The subject of the watercolour is a sunset over Poole Harbour in Dorset. You can see from the photo that the colours are subtle and rather beautiful. The sky colours are laid on as separate washes, wet-on-dry, rather than being mixed and then applied. When mixed into one another, transparent colours often have a muddy character, while the same colours laid wet-on-dry over one another achieve the target colour but with a cleaner, brighter hue.
I took an 11 x 15in (28 x 38cm) sheet of Bockingford 140lb watercolour paper and clipped it to my board, before setting it on my sketching easel at an angle of approximately 30 degrees.
Looking at the subject I felt that I could use a fairly limited palette so decided to squeeze the colours from the tubes and mix them as I needed them. The brushes I used were a 1” ABS Kolinsky one stroke flat, a size 12 and a size 3 ABS Kolinsky round.

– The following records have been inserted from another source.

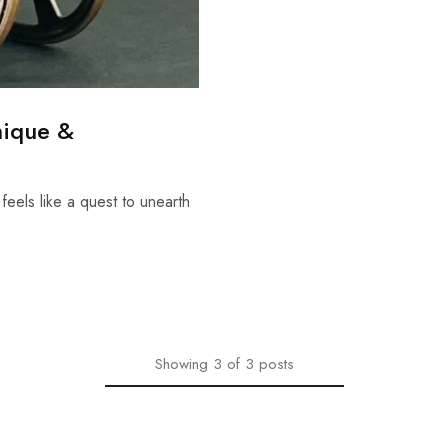
nique &
 feels like a quest to unearth
Showing
3
of
3
posts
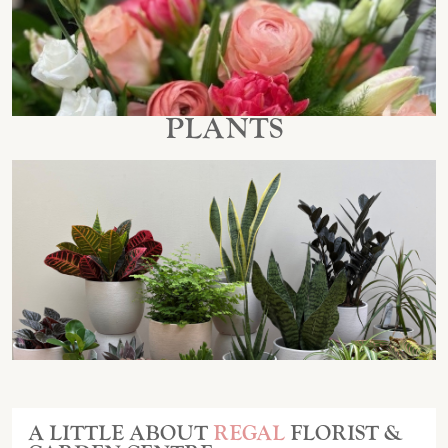
PLANTS
A LITTLE ABOUT
REGAL
FLORIST &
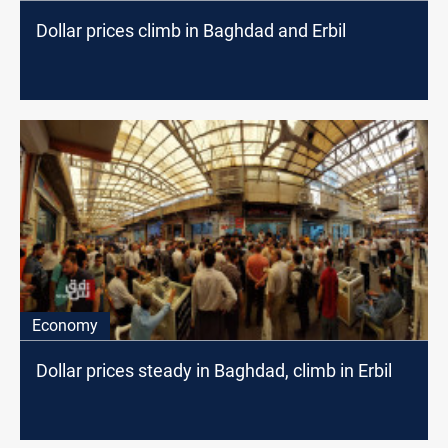
Dollar prices climb in Baghdad and Erbil
Economy
Dollar prices steady in Baghdad, climb in Erbil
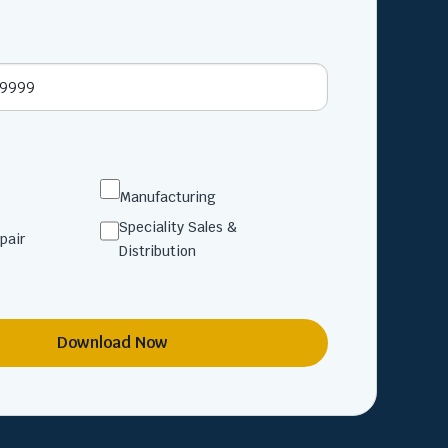
Manufacturing
Speciality Sales &
pair
Distribution
Download Now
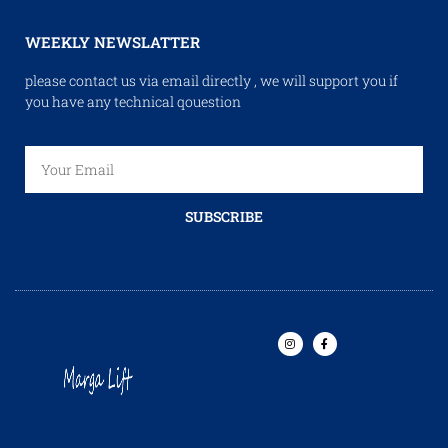
WEEKLY NEWSLATTER
please contact us via email directly , we will support you if
you have any technical qouestion
SUBSCRIBE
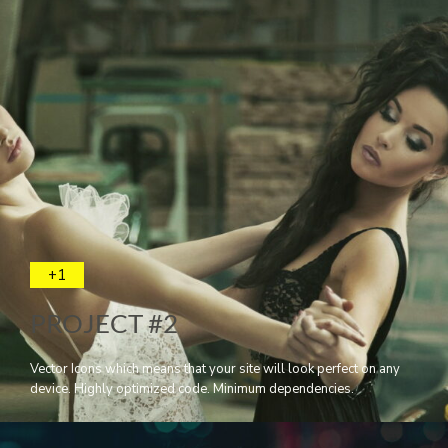
+1
PROJECT #2
Vector Icons which means that your site will look perfect on any
device. Highly optimized code. Minimum dependencies.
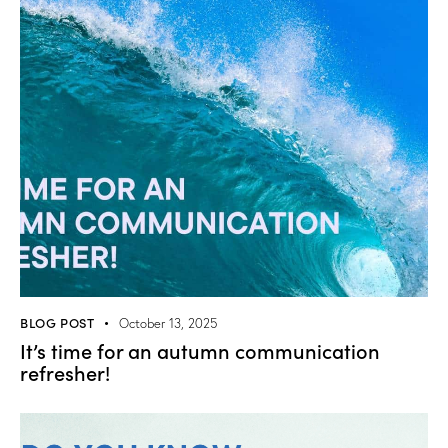
BLOG POST
October 13, 2025
It’s time for an autumn communication
refresher!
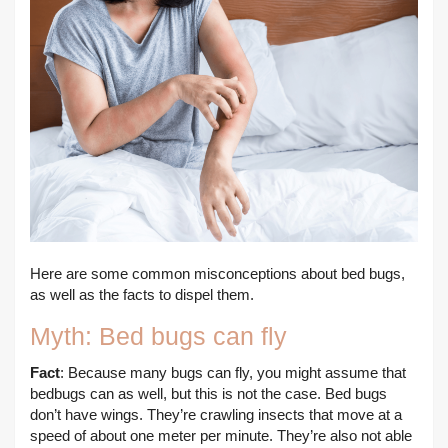
Here are some common misconceptions about bed bugs,
as well as the facts to dispel them.
Myth: Bed bugs can fly
Fact
: Because many bugs can fly, you might assume that
bedbugs can as well, but this is not the case. Bed bugs
don’t have wings. They’re crawling insects that move at a
speed of about one meter per minute. They’re also not able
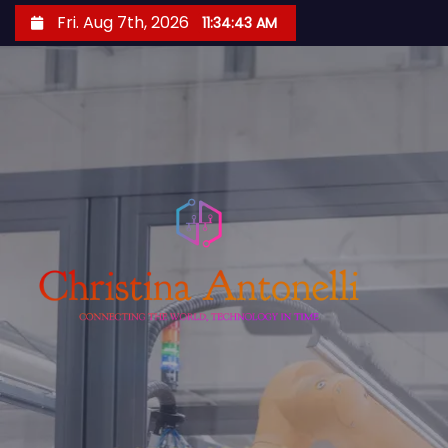
S
Fri. Aug 7th, 2026
11:34:44 AM
k
i
p
t
o
c
o
n
t
e
n
t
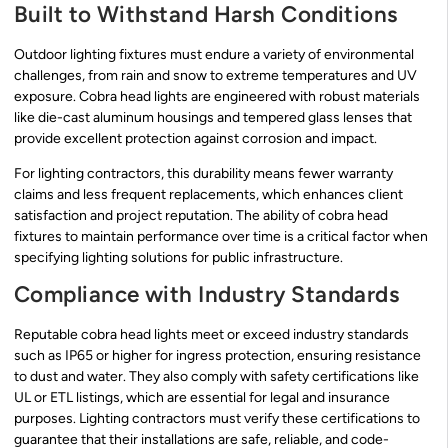
Built to Withstand Harsh Conditions
Outdoor lighting fixtures must endure a variety of environmental
challenges, from rain and snow to extreme temperatures and UV
exposure. Cobra head lights are engineered with robust materials
like die-cast aluminum housings and tempered glass lenses that
provide excellent protection against corrosion and impact.
For lighting contractors, this durability means fewer warranty
claims and less frequent replacements, which enhances client
satisfaction and project reputation. The ability of cobra head
fixtures to maintain performance over time is a critical factor when
specifying lighting solutions for public infrastructure.
Compliance with Industry Standards
Reputable cobra head lights meet or exceed industry standards
such as IP65 or higher for ingress protection, ensuring resistance
to dust and water. They also comply with safety certifications like
UL or ETL listings, which are essential for legal and insurance
purposes. Lighting contractors must verify these certifications to
guarantee that their installations are safe, reliable, and code-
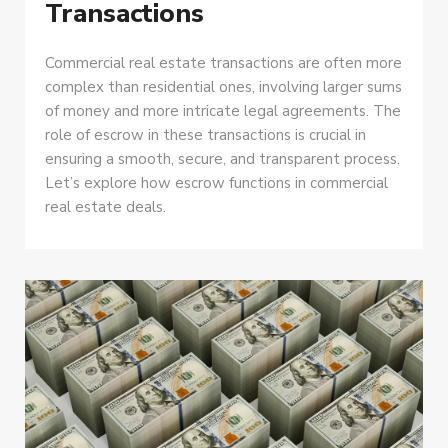
Transactions
Commercial real estate transactions are often more
complex than residential ones, involving larger sums
of money and more intricate legal agreements. The
role of escrow in these transactions is crucial in
ensuring a smooth, secure, and transparent process.
Let’s explore how escrow functions in commercial
real estate deals.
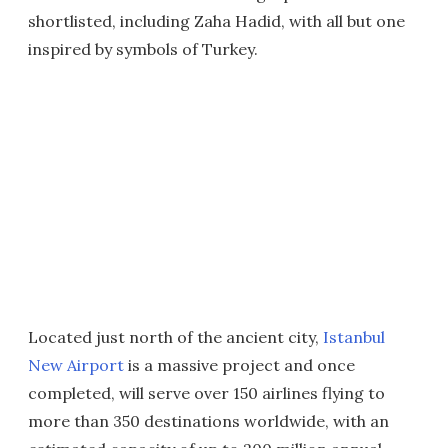
shortlisted, including Zaha Hadid, with all but one
inspired by symbols of Turkey.
Located just north of the ancient city,
Istanbul
New Airport
is a massive project and once
completed, will serve over 150 airlines flying to
more than 350 destinations worldwide, with an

I first established an approximate size within the paper for the painting and outlined it softly with a 2B pencil. I established the horizon with a line drawn parallel to the paper’s edge and placed the sun in the sky, taking care not to make it too large. This is all the drawing I felt was necessary. However, if you prefer to make a more comprehensive drawing at this stage, that is fine.
Squeezing out a blob of permanent rose into a well in my watercolour box, I diluted it with water using the one stroke brush, making sure that there were no undissolved lumps of paint clinging to the hairs, since a dense streak of undiluted colour in the middle of a soft wash is undesirable.